By Jeremy Barretto
Like anyone who arrived in Calgary Centre after 1968, I’ve never witnessed a Liberal, NDP or Green candidate win an election. It’s understandable that some progressives feel that their vote does not count.
Over the past four decades, progressive and conservative parties have each earned significant support in Calgary Centre (with usually around a 45% to 55% split respectively). The multiplicity of progressive parties has ensured a Conservative Party of Canada victory in recent elections.
Some progressives were happy with our former MP, Lee Richardson, who was generally regarded as a moderate voice in Government. Then along came Joan Crockatt. She is the Conservative candidate in the Calgary Centre who is reportedly “an avid cheerleader for the Wildrose Party” and who has said the role of a backbench MP is to “support the Prime Minister in whatever way that he thinks”.
In spite of the history, the communities that make up Calgary Centre have proven the ability to defy expectations and elect progressive candidates. In 2000, progressives united behind the Right Honourable Joe Clark, a former Prime Minister and who was generally regarded as the consensus progressive candidate, to oust the incumbent Reform MP Eric Lowther. Liberal Kent Hehr was recently re-elected as MLA by many Calgary Centre residents. In 2010, a majority of Calgary Centre residents voted for Naheed Nenshi for Mayor—and there were 15 candidates on the ballot!
Can progressives do it again in Calgary Centre?
1CalgaryCentre is an independent progressive campaign that was launched this summer by a group of volunteers. Our idea is pretty simple: engage progressives in a dialogue in the months before the by-election and then hold a vote to select a consensus progressive candidate. We use the term progressive broadly, including the centre-left parties, progressive conservatives, independents and post-partisans.
The parties (and voters) would in no way be bound by the 1CalgaryCentre vote. Rather, our goal is to send a clear signal to progressive voters about the relative strength of the progressive candidates. In other words, if you believe you’re the strongest progressive candidate, prove it with 1CalgaryCentre.
This summer we approached the national leadership of each of the progressive political parties.

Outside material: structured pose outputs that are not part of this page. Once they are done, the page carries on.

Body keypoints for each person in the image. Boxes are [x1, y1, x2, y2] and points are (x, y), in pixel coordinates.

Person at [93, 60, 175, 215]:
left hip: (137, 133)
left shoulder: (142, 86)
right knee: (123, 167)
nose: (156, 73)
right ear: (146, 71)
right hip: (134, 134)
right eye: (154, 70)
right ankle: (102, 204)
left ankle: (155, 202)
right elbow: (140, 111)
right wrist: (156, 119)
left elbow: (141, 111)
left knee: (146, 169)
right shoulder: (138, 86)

We invited them to participate in a process to select a consensus progressive candidate in Calgary Centre. For the most part, the parties were not interested in engaging with us. They went forward and nominated candidates.

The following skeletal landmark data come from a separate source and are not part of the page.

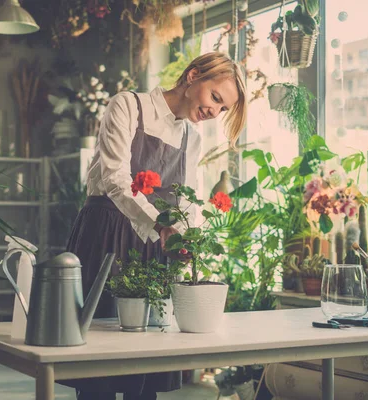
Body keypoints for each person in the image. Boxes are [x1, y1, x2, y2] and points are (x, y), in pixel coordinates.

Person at [62, 51, 248, 400]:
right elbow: (115, 178)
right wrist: (163, 225)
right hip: (106, 235)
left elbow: (188, 199)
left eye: (222, 109)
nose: (214, 111)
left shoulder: (191, 137)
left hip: (157, 246)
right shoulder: (128, 106)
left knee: (146, 368)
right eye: (216, 98)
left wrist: (187, 244)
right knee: (96, 363)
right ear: (193, 76)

We then turned our attention to working with the local campaigns. The progressive parties have nominated three impressive candidates: conservationist Harvey Locke for the Liberals; sustainability author Chris Turner for the Greens; and poverty reduction advocate Dan Meades for the NDP. Any of these candidates would work hard to promote progressive policies if elected as MP for Calgary Centre.
Since August 2012, 1CalgaryCentre has engaged progressives through social media, online forums and an “unconference”. We are reaching over 37,000 people through our social media channels. Stories about 1Calgary centre have appeared in the Globe and Mail, FFWD, Huffington Post and most other media covering the by-election. Our video got the internet excited about the CBC.
1CalgaryCentre has proposed a progressive primary—an online vote to be held on November 22nd. Why hold a vote? To give progressives a clear signal of who has the best chance of winning the by-election on November 26th.
I’ve had the pleasure of personally engaging with people from all of the progressive parties about 1CalgaryCentre. There is some interest and some apprehension about our process. Here are the most common questions that I’ve heard:
What if my candidate doesn’t win the 1CalgaryCentre vote?
The candidates and voters are free to decide what their next steps after the 1CalgaryCentre process.
Why don’t progressives just get behind my candidate, as they have the best chance of winning?
I’ve heard this message from all of the progressive parties. My response: prove it. If your candidate is able to take on a 40-year conservative dynasty in Calgary Centre, they should be able to establish that they have more support than the other progressive candidates in an online vote.
Isn’t an online vote susceptible to tampering?
Political parties regularly use online voting for their leadership elections. 1CalgaryCentre is using a combination of high-tech and hands-on tools to ensure the integrity of our process. Every registration is reviewed by at least two people.
I heard that 1CalgaryCentre is really a front for party X?
1CalgaryCentre is a registered third party with Elections Canada. Pursuant to the Canada Elections Act political parties cannot register as third parties. Our volunteers have been completely transparent about their diverse interests and backgrounds—one even revealed that he once cooked dinner for Jack Layton and Olivia Chow. Disclosure!
1CalgaryCentre may or may not achieve its goal of electing a progressive MP on November 26th. However, we have helped people believe that electing a progressive MP in Calgary Centre is possible. The polls show this. Social media shows this. Mainstream media admits that the Conservatives could lose in a historic upset.
We don’t believe that doing the same thing over and over again in Calgary Centre elections and expecting different results makes sense.
We won’t subscribe to the narcissism of small differences between the progressive parties.
Instead, register with 1CalgaryCentre to try something new on November 22. We just might make history in Calgary Centre. Again.
Jeremy Barretto is an environmental lawyer and long time Calgary Centre resident. He is a member of the 1CalgaryCentre team.